Nikon D4, 28-300mm [85mm], ISO 800, ƒ/8, 1/400
Squeeze the shutter — Don’t punch the shutter release
Keep the camera as still as possible. If you can shoot with a tripod, all the better. If you can shoot with a monopod. One of the biggest reasons most people’s photos are not sharp is camera movement.
Shutter Speed and Focal Length work together.

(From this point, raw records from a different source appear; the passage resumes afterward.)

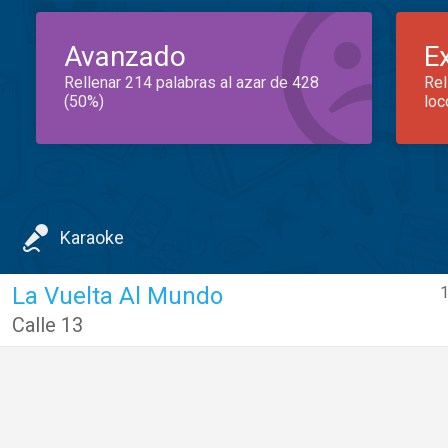
Avanzado
E
Rellenar 214 palabras al azar de 428
Rel
(50%)
loc
Karaoke
La Vuelta Al Mundo
1
Calle 13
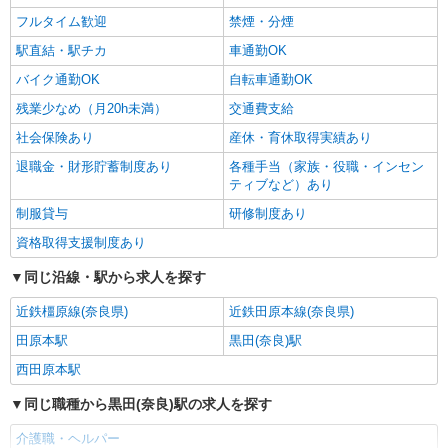
フルタイム歓迎
禁煙・分煙
駅直結・駅チカ
車通勤OK
バイク通勤OK
自転車通勤OK
残業少なめ（月20h未満）
交通費支給
社会保険あり
産休・育休取得実績あり
退職金・財形貯蓄制度あり
各種手当（家族・役職・インセン
ティブなど）あり
制服貸与
研修制度あり
資格取得支援制度あり
同じ沿線・駅から求人を探す
近鉄橿原線(奈良県)
近鉄田原本線(奈良県)
田原本駅
黒田(奈良)駅
西田原本駅
同じ職種から黒田(奈良)駅の求人を探す
介護職・ヘルパー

If you are paying attention to which lens you have on your camera and how this affects your shutter speed, your photos may be more sharp than they are. The rule of thumb is to turn your lens into a fraction and use that to set your shutter speed. Put one over the focal length and then use the shutter speed closest to that as the slowest for hand-holding the camera.
A 200mm lens should give you 1/200 shutter speed. A 50mm should be held at least 1/50. If you do not have 1/200 and the closest shutter speed is 1/250, use this, and don’t go under 1/125.
Subject Speed
Photographing a building versus a race car is a big difference. You can have a shutter speed that lasts for hours and not affect the sharpness of a photo, but stopping a bullet in flight might require 1/10,000 to freeze the action. I had always heard 1/500 to stop action. From my personal experience, the razor-sharp photos of sports tend to be about 1/2000 for me.
Aperture
The depth-of-field you choose can make a photo appear out of focus even if it is in focus. For example, when you shoot at ƒ/two and the subject is 15 inches from the lens, the sharp area in front and behind the point you are focusing on is most likely less than an inch. However, move that subject to 15 feet, and your depth of field may now be a foot or more. Find the balance between ƒ/16, keeping everything in focus and wide open ƒ/2.8 with great Bokeh throwing the background out of focus. I often shoot ƒ/four on a Nikon 400mm ƒ/2.8 to get more usable images. Focus Miss On many cameras today, you can have multiple focus points. My Nikon D4 has 51 different points for focusing.
Depending on my focus mode, it is either more straightforward to focus or more difficult. The point is that people often need to tell the camera where to focus. When doing portraits, I use the eyes as my focus. If they are turned slightly to the camera, one eye is closer than the other, and I always try to get the closest eye in focus. This is when I may change my aperture to be sure they are both in focus.
With Nikon Capture software, I can check where I was focusing later and see if I missed my focus. After using this to help me, I realized I needed more focus due to me and not the camera’s capability.
Post Processing
I use either PhotoShop unsharp mask or Lightroom to sharpen the image for how it is being used. Most images could use just a little sharpening. If you overdo the sharpening, it will not look good. A little will give it a bit of a sharpness “kick.” Use a small radius (perhaps a pixel or less) and a large amount.
Most photos are only processed with sharpening once I export out of Lightroom.
If I post the photos to the web, I choose the setting here when I export Screen and Standard.
You can make other choices when you export paper quality and influence your choice.